GUERRA 116ESIMO GIORNO – Si tratta sugli ostaggi. Lapid pronto a entrare al governo se uscirà l’ultradestra

“Dopo la guerra, quando sarà finita, penso sia chiaro che Hamas non controllerà Gaza. Israele la controllerà militarmente, ma non avrà la gestione civile”. È il quadro presentato dal ministro della Difesa Yoav Gallant nel corso di un’audizione alla Knesset. Come esempio di libertà di agire militarmente, il ministro ha portato l’esempio di quanto accaduto nella notte a Jenin, nel nord della Cisgiordania. In un ospedale della città palestinese, un’operazione sotto copertura dell’esercito ha portato all’eliminazione di tre terroristi. Secondo l’intelligence israeliana, i tre stavano pianificando un attacco ispirato al 7 ottobre. La missione, ha affermato Gallant, è la dimostrazione di una massima “libertà operativa, eppure non controlliamo l’area dal punto di vista civile”. Significa, ha aggiunto, che questo sistema “è realizzabile (a Gaza), ma ci vorrà del tempo”.
Nel 116esimo giorno dall’inizio della guerra, altro tema caldo è un possibile nuovo accordo per la liberazione dei 136 ostaggi ancora in mano a Hamas. Un quadro di massima è stato negoziato tra le parti a Parigi con la previsione di un cessate il fuoco in cambio del rilascio dei rapiti. Una prima fase dovrebbe durare sei settimane e per ogni ostaggio rilasciato dovrebbero essere scarcerati da Israele tre prigionieri palestinesi. Il rapporto 1 a 3 dovrebbe aumentare quando si passerà ai soldati di Tsahal detenuti a Gaza, ma non è stato reso noto di quanto.
In queste ore Ismail Hanyeh, capo dell’ufficio politico di Hamas, si è recato al Cairo per discutere la proposta. L’ufficio del premier Benjamin Netanyahu ha definito “non accettabili” alcune delle condizioni poste dal gruppo terroristico di Gaza. Tra queste, il completo ritiro dell’esercito, che intanto continua a combattere soprattutto nel sud della Striscia.

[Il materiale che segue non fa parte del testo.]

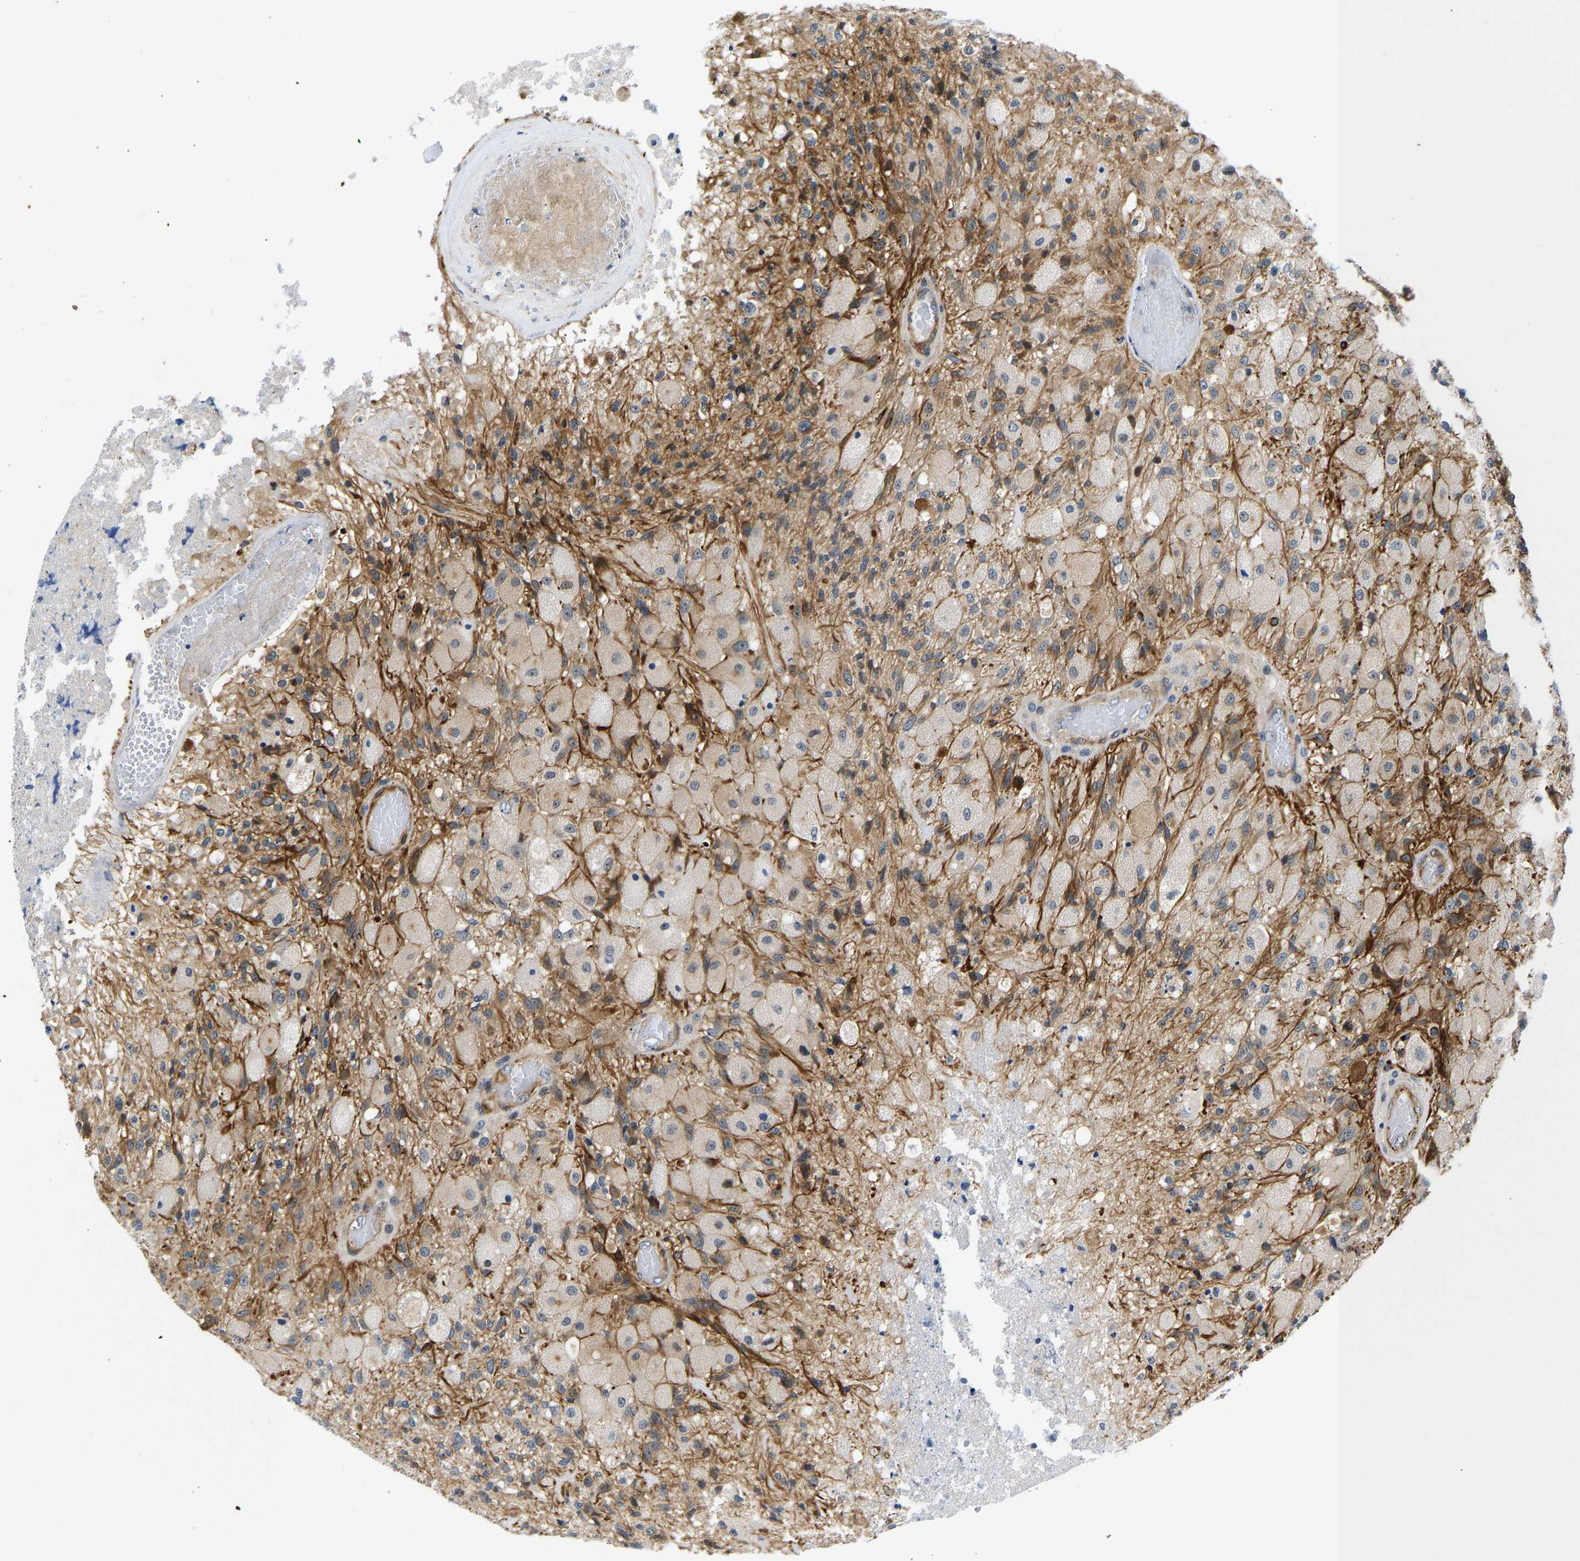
{"staining": {"intensity": "moderate", "quantity": "<25%", "location": "cytoplasmic/membranous"}, "tissue": "glioma", "cell_type": "Tumor cells", "image_type": "cancer", "snomed": [{"axis": "morphology", "description": "Normal tissue, NOS"}, {"axis": "morphology", "description": "Glioma, malignant, High grade"}, {"axis": "topography", "description": "Cerebral cortex"}], "caption": "Malignant glioma (high-grade) was stained to show a protein in brown. There is low levels of moderate cytoplasmic/membranous positivity in approximately <25% of tumor cells.", "gene": "RESF1", "patient": {"sex": "male", "age": 77}}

Il possibile accordo è oggetto di discussioni all’interno della politica israeliana. Alla Knesset, Gallant ha spiegato di essersi impegnato “affinché le soldatesse repite siano trattate come tutte le altre donne in ostaggio” e il loro rilascio “sia considerato prioritario”. Il ministro della Sicurezza Pubblica Itamar Ben Gvir si è invece messo di traverso, sostenendo che un accordo “sconsiderato” coinciderebbe con la caduta del governo del premier Benjamin Netanyahu. A replicare a Ben Gvir è stato il leader dell’opposizione Yair Lapid, annunciando “una rete di salvataggio per l’esecutivo”. Lapid, riporta l’emittente Kan, sarebbe disposto a entrare temporaneamente nel governo per garantire la finalizzazione dell’intesa per il rilascio degli ostaggi. Una questione delicata, su cui stanno mediando Stati Uniti, Qatar ed Egitto. Per portare a un risultato, il segretario di stato Usa Antony Blinken sembra intenzionato a visitare Israele per la sesta volta dallo scorso 7 ottobre.